Versus its competitors, NetApp sounded the familiar theme of a single, unified architecture and operating system across its entire disk array family.
NetApp also introduced the 2U DS2246 disk shelf, which has up to 24 2.5-inch, 6Gbps SAS drives (450GB or 600GB), and added support for SSD drives in its 24-drive DS4243 disk shelves, which also support SAS and SATA drives. The SSD drives store 100GB and use single-level cell (SLC) technology and a 6Gbps SAS interconnect.
“The addition of SSDs won’t affect customers’ use of Flash Cache, but for I/O-intensive applications with a lot of non-repeated reads users can now use SSD drives,” says Rogers.

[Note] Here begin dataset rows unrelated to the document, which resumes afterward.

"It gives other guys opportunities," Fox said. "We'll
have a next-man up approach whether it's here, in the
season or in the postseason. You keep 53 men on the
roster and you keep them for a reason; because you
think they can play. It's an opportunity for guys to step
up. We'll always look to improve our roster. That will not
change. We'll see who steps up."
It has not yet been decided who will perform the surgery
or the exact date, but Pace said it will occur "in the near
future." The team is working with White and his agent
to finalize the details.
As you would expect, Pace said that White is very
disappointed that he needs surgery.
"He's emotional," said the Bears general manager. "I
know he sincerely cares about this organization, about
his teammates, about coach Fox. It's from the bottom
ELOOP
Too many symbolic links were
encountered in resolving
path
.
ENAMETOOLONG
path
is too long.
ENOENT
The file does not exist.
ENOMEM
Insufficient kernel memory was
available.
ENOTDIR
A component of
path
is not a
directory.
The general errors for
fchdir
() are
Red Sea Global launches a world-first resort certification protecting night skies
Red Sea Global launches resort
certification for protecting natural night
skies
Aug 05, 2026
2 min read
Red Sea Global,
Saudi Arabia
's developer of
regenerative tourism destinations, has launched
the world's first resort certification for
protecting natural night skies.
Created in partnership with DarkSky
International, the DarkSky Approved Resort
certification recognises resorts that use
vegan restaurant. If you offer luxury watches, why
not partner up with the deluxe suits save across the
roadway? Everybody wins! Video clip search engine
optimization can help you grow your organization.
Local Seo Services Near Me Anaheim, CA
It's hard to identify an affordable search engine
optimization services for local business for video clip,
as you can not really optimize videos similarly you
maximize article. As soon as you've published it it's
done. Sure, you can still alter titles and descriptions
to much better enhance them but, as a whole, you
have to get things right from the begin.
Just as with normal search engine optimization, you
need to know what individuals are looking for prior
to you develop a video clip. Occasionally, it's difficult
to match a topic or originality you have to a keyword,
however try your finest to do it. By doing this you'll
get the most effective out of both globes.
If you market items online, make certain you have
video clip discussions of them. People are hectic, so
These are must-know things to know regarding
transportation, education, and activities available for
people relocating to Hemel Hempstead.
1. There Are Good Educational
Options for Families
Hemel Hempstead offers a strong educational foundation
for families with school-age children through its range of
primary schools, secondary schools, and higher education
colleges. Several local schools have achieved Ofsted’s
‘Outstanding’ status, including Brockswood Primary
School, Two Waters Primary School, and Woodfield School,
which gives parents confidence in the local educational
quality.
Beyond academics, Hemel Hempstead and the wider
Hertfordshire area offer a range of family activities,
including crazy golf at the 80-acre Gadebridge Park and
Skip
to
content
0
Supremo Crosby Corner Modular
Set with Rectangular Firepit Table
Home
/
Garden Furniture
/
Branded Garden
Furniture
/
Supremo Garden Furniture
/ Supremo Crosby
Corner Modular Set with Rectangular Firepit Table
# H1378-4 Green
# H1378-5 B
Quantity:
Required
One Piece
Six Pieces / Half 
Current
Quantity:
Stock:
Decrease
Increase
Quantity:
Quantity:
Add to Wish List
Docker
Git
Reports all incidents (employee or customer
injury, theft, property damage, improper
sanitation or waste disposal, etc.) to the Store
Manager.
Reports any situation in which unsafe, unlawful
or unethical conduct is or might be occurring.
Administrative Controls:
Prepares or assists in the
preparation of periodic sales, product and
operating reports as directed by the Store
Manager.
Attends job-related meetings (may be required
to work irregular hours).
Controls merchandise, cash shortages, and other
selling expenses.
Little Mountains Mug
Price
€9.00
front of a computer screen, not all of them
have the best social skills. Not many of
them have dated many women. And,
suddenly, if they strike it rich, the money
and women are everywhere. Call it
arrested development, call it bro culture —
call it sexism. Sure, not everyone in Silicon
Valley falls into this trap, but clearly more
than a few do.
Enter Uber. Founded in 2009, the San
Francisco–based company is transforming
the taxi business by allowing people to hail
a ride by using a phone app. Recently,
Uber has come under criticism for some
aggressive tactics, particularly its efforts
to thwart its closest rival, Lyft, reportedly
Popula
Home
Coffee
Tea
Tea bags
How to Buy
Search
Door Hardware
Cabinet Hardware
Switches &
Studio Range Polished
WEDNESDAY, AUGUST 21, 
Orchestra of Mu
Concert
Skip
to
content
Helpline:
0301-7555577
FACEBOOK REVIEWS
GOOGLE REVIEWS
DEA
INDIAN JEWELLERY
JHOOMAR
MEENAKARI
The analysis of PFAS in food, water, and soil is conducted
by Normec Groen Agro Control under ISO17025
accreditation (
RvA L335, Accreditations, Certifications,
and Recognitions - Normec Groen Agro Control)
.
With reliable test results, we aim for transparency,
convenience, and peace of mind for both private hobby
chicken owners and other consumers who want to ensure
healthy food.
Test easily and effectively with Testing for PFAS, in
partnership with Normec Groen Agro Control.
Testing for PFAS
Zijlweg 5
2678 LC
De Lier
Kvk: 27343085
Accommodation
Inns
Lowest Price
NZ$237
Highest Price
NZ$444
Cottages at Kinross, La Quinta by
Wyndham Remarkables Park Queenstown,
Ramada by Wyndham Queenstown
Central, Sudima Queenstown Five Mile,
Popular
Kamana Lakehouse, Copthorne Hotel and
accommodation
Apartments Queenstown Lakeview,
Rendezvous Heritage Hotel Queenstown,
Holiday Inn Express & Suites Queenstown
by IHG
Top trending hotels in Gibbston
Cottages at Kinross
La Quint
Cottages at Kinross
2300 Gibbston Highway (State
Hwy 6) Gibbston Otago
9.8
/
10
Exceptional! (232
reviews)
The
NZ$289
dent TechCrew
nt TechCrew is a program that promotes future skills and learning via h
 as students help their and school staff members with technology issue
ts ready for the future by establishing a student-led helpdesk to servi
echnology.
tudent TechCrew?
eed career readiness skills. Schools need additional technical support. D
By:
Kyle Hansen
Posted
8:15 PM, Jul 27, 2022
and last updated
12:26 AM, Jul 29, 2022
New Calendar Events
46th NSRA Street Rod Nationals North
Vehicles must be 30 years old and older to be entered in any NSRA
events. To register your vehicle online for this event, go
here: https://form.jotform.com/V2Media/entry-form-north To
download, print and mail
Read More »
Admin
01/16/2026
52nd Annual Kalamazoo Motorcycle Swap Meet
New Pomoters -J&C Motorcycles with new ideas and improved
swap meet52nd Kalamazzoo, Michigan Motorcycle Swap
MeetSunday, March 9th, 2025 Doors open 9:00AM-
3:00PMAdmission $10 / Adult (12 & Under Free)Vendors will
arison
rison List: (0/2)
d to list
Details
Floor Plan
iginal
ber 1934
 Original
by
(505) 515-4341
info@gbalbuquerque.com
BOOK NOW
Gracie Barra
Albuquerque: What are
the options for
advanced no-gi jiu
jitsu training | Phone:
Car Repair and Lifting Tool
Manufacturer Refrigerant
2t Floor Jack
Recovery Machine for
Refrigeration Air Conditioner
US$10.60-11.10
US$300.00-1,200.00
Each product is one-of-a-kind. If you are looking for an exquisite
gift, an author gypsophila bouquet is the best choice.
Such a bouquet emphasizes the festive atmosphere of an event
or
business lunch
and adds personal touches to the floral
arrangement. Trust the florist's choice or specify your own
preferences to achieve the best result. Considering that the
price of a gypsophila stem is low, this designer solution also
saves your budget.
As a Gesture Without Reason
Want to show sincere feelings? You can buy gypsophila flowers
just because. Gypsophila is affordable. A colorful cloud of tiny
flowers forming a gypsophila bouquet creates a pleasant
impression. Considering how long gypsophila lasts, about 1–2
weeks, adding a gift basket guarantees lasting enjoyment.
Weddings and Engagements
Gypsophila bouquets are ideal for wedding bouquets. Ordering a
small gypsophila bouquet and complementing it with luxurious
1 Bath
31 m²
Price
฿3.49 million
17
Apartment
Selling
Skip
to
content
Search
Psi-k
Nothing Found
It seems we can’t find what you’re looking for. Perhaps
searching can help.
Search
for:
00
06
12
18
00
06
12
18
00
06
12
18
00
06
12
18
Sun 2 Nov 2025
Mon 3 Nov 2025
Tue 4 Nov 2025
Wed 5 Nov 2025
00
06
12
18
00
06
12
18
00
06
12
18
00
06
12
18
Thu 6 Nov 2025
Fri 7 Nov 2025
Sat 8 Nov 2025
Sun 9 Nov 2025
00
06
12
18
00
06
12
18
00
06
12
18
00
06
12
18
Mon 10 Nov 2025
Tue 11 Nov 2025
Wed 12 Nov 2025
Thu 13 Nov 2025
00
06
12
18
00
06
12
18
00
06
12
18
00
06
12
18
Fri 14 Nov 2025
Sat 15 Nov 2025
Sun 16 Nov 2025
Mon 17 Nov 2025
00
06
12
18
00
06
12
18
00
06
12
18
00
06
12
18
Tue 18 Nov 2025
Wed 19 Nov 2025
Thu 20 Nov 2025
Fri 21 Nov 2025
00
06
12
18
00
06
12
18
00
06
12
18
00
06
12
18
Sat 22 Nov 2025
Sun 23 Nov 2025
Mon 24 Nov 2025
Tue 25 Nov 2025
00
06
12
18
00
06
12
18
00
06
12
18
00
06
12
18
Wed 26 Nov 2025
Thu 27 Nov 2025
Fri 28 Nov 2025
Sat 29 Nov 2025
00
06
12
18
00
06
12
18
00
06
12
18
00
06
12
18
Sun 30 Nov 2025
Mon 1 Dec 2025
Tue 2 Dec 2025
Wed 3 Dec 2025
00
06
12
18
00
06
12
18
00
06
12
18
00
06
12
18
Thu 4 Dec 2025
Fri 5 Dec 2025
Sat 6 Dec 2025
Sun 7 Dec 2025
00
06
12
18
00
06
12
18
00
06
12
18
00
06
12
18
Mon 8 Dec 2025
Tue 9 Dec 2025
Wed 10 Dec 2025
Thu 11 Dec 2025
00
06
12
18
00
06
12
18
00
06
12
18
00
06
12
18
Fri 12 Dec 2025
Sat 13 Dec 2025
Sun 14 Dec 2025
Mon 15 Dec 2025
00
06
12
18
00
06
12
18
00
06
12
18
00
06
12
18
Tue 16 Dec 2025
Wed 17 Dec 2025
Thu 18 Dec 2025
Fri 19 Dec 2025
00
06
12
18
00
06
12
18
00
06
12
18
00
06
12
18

The latest release of NetApp’s Data ONTAP operating system – 8.0.1 — includes a number of new features, including:
–Native data compression, which can be used in conjunction with NetApp’s data deduplication software.
–A Transparent Data Mobility feature that enables users to move volumes between aggregates. “We’ve had Data Motion between systems for about a year, but now we have the ability to transparently move volumes and data sets between aggregates or different drive classes,” says Rogers.
–Unified Connect technology, which supports all Ethernet-based storage protocols on a single wire, including CIFS, NFS, iSCSI, and Fibre Channel over Ethernet (FCoE) via NetApp’s unified target adapters.
–Performance enhancements in multi-threading and support for multi-core processors.
FlexPod For VMware
NetApp also introduced pre-sized, validated configurations based on its partnership with VMware and Cisco.
Commenting on the difference between the NetApp-VMware-Cisco partnership and the EMC-VMware-Cisco partnership, Rogers says that “We have granular scalability across a single architecture, as opposed to three completely different architectures, which is what you see from EMC. In addition, we have features such as secure multi-tenancy [via MultiStore technology] on top of the FlexPod modules, which EMC does not offer today. And our modules are designed for our channel partners, as opposed to a third party such as Acadia.”
The FlexPod for VMware server-network-storage configurations are based on VMware’s vSphere and vCenter software, Cisco’s UCS servers and Nexus switch platforms, and NetApp’s FAS disk arrays.
Lastly, NetApp rolled out a new management platform – the OnCommand Management Software Suite – that unifies the company’s control (System Manager, Operations Manager, My AutoSupport), automation (Provisions Manager, Protection Manager, SnapManager, SnapDrive) and analytical (SANscreen) tools under a single suite.
NetApp did not disclose pricing for the new products.